Fonografia Collective is a collaboration between Ruxandra Guidi and Bear Guerra. They believe in empathetic and culturally-sensitive documentary storytelling about everyday people around the world.
Fonografia finds and crafts compelling stories about human rights, politics, the environment, and social issues and shares them with the general public using radio, photography, the printed word, multimedia, public installations and events. Since 2005, Fonografia has been working together to advance a vision of a more inclusive and diverse approach to nonfiction storytelling, focusing on communities and issues across the U.S. and Latin America that are often underrepresented or misunderstood by the mainstream media. Currently based in Los Angeles, Fonografia’s most recent project is a collaboration with public radio station KCRW on a year-long multimedia storytelling series about aging. Explore this project, “Going Gray in LA,” here.
Ruxandra Guidi is a native of Caracas, Venezuela and has fifteen years of experience working in public radio, magazines, and multimedia. She has reported throughout the United States, the Caribbean, South and Central America, as well as Mexico and the US-Mexico border region. After earning an MA in Journalism from UC Berkeley, she worked as a reporter, editor, and producer for NPR’s Latino USA, BBC’s The World, CPB’s Fronteras Desk in San Diego-Tijuana, and KPCC Public Radio’s Immigration and Emerging Communities beat in Los Angeles. She’s also reported extensively throughout South America, having been a freelance foreign correspondent in Bolivia (2007-2009) and Ecuador (2014-2016). She has produced in-depth magazine features, essays, and radio documentaries for the BBC World Service, National Public Radio, Marketplace, Canadian Broadcasting Corporation, National Geographic NewsWatch, The New York Times, The Guardian, and many other magazines and media organizations.

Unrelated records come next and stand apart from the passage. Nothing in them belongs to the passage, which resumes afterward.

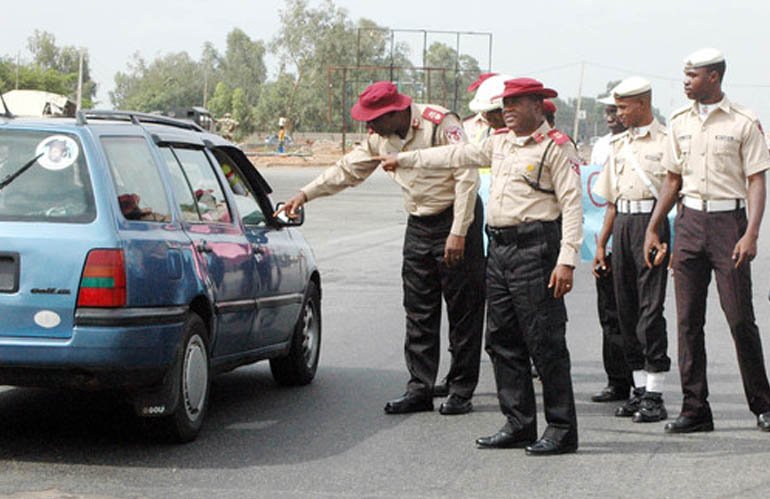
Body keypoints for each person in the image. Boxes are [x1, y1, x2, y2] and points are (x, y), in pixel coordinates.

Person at [380, 77, 582, 455]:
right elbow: (454, 156)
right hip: (500, 249)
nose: (507, 109)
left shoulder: (556, 146)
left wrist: (567, 260)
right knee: (501, 340)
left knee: (544, 342)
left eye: (516, 103)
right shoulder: (501, 141)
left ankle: (561, 427)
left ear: (538, 105)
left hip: (535, 248)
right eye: (505, 103)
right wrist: (405, 159)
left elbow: (571, 206)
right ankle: (519, 423)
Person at [278, 81, 485, 416]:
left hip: (456, 220)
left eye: (373, 119)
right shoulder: (380, 137)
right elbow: (347, 170)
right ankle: (419, 388)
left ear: (394, 112)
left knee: (464, 310)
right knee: (418, 310)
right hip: (419, 223)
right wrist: (305, 194)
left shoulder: (440, 122)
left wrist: (458, 232)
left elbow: (467, 176)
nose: (368, 126)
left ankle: (460, 389)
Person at [644, 48, 770, 433]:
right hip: (688, 222)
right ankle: (695, 408)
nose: (686, 82)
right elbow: (671, 180)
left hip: (729, 224)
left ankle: (763, 404)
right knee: (687, 322)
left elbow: (756, 180)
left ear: (713, 77)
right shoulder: (679, 122)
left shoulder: (744, 121)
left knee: (739, 319)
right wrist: (654, 225)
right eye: (685, 75)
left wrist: (751, 232)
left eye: (692, 76)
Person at [594, 77, 671, 423]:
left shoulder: (667, 141)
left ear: (642, 104)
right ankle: (639, 389)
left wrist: (674, 242)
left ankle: (655, 393)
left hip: (652, 227)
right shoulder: (619, 144)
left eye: (623, 106)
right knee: (625, 311)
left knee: (649, 312)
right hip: (623, 225)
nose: (618, 113)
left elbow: (677, 194)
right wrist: (601, 243)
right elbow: (611, 201)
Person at [433, 72, 511, 398]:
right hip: (472, 220)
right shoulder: (467, 127)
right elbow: (455, 159)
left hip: (498, 220)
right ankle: (456, 375)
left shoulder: (523, 135)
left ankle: (487, 374)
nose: (485, 115)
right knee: (463, 299)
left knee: (486, 305)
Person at [588, 96, 633, 403]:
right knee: (609, 313)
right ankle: (617, 381)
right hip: (604, 238)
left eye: (615, 111)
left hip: (636, 236)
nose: (610, 117)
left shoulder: (650, 143)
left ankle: (642, 383)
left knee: (636, 313)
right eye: (606, 112)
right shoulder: (601, 146)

Bear Guerra is a photographer whose work addresses globalization, development, and social and environmental justice issues. He was a 2014 Ted Scripps Fellow in Environmental Journalism at the University of Colorado-Boulder, and in 2012, was chosen as a Blue Earth Alliance photographer for his ongoing project La Carretera: Life Along Peru’s Interoceanic Highway. He was a finalist for a National Magazine Award in Photojournalism in 2010, and in 2012 received honorable mention in the 2012 Photocrati Fund competition. His work has received funding from Mongabay, the International Reporting Project, Society of Environmental Journalists, Puffin Foundation, Pulitzer Center for Crisis Reporting, and the Christensen Fund/Project Word. In addition to editorial assignments, he often works on long-term projects, and collaborates with non-profit organizations working for human rights and on environmental issues. His photo essays and images have been published and exhibited widely, both in the United States and abroad, in publications such as the New York Times, Wall Street Journal, Le Monde, The Atlantic, Orion, ProPublica, National Public Radio, BBC, O Magazine, Ms., and many others.